Mallam Kyari gave the charge weeks ago while inaugurating the Board of the newly incorporated subsidiary of the Corporation, NNPC Greenfield Refinery Limited (NGRL), at the NNPC Towers, Abuja.
The NNPC Greenfield Refinery Limited is a subsidiary of the Corporation set up in December 2020 with a mandate to oversee the establishment and operation of new refineries.
The GMD, who is also the Chairman of the NGRL Board, challenged members of the Board to focus on profitability in order to remain afloat and avoid liquidation.
“As a business, this is a big opportunity for us and this company’s balance sheet must change positively. Going forward, with the Petroleum Industry Act (PIA), I can tell you that if you continue to post negative for three years, you are out. So, there is really no excuse”, Mallam Kyari stated.
He urged the Board and Management Team of the new company to set up a proper structure with the require skills, technology and financing to drive the company’s operations, adding that he was optimistic that the company would be able to achieve its mandate.
“Our company must grow and we can’t do well except we are able to process our production whether it is the liquid or gas. If we don’t monetize it then we have done nothing.
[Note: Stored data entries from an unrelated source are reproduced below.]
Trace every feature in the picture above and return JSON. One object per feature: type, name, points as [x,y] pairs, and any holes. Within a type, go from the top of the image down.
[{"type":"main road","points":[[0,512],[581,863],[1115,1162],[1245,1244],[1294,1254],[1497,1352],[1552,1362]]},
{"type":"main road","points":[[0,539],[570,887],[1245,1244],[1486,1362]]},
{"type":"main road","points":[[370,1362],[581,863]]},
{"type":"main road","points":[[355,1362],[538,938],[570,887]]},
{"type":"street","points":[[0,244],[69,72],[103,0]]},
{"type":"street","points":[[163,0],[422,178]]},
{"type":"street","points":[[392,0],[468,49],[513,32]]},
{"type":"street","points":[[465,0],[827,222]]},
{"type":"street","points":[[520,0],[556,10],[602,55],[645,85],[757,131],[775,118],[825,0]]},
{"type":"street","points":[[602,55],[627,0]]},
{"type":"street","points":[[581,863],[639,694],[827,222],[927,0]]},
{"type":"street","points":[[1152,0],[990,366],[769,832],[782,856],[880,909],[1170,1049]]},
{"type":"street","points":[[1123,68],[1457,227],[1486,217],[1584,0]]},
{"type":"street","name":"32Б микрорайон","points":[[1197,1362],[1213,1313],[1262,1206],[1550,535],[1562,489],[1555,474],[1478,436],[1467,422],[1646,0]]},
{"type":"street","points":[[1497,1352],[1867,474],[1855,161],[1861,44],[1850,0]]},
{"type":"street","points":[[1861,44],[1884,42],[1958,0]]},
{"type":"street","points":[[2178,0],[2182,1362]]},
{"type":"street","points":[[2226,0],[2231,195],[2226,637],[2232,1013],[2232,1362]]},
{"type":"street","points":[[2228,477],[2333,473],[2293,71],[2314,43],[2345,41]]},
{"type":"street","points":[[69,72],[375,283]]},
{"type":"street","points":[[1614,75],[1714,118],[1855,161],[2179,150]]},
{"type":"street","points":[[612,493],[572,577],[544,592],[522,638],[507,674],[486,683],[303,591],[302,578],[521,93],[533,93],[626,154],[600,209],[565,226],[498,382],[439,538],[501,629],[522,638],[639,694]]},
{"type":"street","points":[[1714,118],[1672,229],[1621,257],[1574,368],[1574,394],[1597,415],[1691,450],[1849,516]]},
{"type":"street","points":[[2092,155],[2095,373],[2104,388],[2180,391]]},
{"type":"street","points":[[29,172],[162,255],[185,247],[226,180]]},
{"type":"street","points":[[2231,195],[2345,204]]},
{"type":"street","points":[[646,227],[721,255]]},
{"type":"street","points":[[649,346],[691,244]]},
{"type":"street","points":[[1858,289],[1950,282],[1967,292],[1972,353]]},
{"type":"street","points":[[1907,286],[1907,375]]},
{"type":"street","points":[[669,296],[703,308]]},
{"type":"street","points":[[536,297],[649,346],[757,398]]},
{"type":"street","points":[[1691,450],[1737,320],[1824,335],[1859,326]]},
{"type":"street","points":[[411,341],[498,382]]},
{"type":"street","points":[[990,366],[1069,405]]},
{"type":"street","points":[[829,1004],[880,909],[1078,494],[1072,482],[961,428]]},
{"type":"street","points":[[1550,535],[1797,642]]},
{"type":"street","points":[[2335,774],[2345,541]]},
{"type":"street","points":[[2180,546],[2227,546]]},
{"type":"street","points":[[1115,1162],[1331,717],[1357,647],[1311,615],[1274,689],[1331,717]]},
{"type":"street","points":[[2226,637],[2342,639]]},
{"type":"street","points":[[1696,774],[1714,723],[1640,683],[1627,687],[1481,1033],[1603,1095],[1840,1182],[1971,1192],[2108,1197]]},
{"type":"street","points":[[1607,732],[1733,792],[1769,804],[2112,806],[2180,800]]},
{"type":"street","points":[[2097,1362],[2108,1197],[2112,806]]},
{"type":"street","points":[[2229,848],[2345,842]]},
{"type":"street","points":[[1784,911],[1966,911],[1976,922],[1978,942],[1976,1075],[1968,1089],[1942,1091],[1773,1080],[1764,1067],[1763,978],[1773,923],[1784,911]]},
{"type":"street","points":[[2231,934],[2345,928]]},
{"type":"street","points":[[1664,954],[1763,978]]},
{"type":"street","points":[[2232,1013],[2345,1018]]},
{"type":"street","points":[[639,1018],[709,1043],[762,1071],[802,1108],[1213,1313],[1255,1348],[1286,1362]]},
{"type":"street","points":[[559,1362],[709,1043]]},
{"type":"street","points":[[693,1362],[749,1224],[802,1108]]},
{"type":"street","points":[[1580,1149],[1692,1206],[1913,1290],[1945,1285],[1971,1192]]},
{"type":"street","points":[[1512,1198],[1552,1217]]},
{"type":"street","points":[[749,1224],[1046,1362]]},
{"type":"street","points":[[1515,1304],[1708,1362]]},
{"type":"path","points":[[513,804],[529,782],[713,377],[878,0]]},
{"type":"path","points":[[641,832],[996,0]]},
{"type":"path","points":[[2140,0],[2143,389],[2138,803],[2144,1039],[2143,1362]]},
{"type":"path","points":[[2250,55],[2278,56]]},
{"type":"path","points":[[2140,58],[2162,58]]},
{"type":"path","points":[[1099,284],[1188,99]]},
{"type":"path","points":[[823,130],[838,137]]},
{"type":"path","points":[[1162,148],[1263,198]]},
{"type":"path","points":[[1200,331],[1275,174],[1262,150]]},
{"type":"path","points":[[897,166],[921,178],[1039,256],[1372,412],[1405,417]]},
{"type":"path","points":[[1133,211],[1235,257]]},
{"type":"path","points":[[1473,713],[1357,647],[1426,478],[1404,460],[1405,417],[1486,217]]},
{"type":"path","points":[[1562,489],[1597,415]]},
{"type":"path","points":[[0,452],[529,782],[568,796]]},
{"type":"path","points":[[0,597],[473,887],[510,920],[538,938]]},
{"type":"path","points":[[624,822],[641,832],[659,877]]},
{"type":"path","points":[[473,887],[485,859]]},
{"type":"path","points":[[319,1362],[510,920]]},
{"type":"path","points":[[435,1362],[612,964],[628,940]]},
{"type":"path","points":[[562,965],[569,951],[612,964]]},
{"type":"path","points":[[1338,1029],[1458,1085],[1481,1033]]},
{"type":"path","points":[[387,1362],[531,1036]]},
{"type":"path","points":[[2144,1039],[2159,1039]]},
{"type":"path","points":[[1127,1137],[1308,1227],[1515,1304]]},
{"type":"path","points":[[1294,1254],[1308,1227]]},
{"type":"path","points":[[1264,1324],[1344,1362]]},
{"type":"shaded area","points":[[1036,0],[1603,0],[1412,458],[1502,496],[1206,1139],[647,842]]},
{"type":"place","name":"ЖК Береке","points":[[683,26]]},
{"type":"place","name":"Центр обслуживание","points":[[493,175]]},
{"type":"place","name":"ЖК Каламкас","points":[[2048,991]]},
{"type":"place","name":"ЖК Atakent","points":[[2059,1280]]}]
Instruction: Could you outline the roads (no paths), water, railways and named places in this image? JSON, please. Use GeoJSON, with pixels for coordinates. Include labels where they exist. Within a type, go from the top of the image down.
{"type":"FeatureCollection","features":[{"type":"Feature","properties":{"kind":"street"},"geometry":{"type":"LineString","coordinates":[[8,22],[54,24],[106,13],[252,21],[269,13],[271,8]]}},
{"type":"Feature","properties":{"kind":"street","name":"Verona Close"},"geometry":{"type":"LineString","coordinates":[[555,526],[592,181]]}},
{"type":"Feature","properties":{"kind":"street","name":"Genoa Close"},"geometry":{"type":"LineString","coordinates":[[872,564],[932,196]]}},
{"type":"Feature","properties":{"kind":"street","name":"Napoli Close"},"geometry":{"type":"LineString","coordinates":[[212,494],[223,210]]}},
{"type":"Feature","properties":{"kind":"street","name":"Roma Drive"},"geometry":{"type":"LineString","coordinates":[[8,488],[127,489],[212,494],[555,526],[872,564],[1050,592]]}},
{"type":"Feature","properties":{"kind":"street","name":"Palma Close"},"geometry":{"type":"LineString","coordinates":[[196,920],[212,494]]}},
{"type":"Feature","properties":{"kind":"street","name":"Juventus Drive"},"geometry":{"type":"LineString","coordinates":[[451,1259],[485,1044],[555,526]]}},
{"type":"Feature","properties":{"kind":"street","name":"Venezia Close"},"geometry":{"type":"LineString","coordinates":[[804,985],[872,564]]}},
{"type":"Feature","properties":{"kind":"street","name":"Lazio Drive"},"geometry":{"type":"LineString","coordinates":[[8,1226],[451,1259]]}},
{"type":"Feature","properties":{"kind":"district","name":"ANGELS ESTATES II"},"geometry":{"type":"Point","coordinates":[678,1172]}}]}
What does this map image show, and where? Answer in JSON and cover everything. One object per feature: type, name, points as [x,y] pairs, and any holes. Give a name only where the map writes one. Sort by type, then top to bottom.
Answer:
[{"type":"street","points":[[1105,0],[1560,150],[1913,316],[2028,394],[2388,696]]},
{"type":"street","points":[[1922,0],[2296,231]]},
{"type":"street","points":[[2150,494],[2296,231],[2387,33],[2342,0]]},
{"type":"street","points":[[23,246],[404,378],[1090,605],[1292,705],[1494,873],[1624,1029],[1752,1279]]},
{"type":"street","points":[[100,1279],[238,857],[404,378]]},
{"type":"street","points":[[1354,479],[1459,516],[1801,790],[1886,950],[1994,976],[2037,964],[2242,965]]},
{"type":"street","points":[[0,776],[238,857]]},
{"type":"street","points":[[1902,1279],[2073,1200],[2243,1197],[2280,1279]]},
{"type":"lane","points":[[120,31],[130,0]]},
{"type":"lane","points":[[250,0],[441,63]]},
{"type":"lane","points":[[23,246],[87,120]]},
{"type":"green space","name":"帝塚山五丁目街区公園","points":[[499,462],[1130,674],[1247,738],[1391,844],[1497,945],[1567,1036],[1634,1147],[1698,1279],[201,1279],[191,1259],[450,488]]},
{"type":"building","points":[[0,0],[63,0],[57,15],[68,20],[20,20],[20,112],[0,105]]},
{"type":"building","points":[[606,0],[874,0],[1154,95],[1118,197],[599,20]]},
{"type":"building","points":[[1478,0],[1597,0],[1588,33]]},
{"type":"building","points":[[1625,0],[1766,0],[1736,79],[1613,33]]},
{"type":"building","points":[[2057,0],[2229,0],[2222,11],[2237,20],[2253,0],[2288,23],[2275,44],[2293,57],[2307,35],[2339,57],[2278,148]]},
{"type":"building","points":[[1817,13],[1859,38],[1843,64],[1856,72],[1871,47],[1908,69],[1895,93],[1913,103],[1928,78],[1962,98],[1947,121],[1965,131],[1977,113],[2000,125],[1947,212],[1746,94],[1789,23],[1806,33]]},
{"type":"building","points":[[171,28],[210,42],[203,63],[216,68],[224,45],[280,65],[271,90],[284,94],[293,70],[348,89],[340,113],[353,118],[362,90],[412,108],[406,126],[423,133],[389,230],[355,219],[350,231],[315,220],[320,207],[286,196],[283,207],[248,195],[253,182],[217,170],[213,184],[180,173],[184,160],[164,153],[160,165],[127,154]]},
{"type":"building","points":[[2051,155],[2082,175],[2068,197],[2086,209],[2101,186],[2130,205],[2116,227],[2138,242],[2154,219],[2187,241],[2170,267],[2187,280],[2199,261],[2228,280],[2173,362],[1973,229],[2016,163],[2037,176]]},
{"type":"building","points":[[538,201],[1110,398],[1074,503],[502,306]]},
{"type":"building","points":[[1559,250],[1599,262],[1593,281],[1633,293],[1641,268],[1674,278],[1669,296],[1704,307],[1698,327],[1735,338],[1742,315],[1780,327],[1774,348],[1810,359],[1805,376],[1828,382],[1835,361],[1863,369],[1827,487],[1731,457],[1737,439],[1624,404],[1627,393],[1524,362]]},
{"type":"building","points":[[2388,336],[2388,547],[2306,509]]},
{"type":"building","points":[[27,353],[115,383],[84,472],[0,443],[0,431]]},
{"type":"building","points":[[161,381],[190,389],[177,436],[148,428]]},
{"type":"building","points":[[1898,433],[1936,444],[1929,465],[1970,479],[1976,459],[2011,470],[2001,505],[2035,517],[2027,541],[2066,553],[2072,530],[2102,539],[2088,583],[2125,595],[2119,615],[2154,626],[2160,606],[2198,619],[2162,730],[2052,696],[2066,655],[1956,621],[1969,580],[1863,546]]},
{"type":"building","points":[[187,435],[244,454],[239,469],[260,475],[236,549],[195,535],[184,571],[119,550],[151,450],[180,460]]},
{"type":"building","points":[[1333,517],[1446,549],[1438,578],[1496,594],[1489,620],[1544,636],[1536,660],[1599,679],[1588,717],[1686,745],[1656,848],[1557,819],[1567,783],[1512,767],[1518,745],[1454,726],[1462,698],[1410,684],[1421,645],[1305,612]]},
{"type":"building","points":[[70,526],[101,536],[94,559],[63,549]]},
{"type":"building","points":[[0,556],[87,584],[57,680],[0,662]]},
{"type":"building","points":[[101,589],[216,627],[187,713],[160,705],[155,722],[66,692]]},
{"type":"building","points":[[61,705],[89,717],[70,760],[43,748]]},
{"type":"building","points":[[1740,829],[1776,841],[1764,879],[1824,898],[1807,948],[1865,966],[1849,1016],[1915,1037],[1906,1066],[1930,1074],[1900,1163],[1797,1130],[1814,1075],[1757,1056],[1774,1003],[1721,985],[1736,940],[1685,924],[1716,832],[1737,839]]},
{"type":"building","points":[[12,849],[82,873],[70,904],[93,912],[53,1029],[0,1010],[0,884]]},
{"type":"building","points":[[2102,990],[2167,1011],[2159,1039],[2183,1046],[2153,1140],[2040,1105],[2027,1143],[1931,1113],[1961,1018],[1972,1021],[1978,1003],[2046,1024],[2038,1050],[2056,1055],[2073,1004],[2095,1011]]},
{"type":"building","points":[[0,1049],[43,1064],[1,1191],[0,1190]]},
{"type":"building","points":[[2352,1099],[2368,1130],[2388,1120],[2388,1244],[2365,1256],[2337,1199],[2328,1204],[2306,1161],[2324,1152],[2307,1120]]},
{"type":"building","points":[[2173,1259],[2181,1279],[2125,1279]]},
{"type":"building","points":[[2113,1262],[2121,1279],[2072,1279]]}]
This is really a new chapter and we are committed to making it work,” he said.
The NNPC helmsman stated that all the Corporation’s initiatives in the areas of new refineries, condensate refineries and equity acquisition in credible private refineries were geared towards ensuring energy security for the country.
In his remarks, the Alternate Chairman of the Board and Group Executive Director, Refinery and Petrochemicals, Engr. Mustapha Yakubu, declared that the operations of the company would be guided by the principles of cost effectiveness in line with the new Petroleum Industry Act (PIA), noting that profitability would be the key focus.
Speaking in similar vein, the Group General Manager, Greenfield Refineries and Project Division (GRPD) and Managing Director of the NGRL, Engr. Bege Talson, disclosed that the Division was working with third party investors to establish Greenfield, modular and condensate refineries with a combined capacity of 250,000barrels per stream day (bpsd) as he pledged his team’s commitment to run the company profitably.
The Nigerian National Petroleum Corporation (NNPC) must be given all the support to see that the Port Harcourt Refinery is revived and becomes operational once more in order to save the government its scarce Forex revenue, as well as create the much-needed jobs.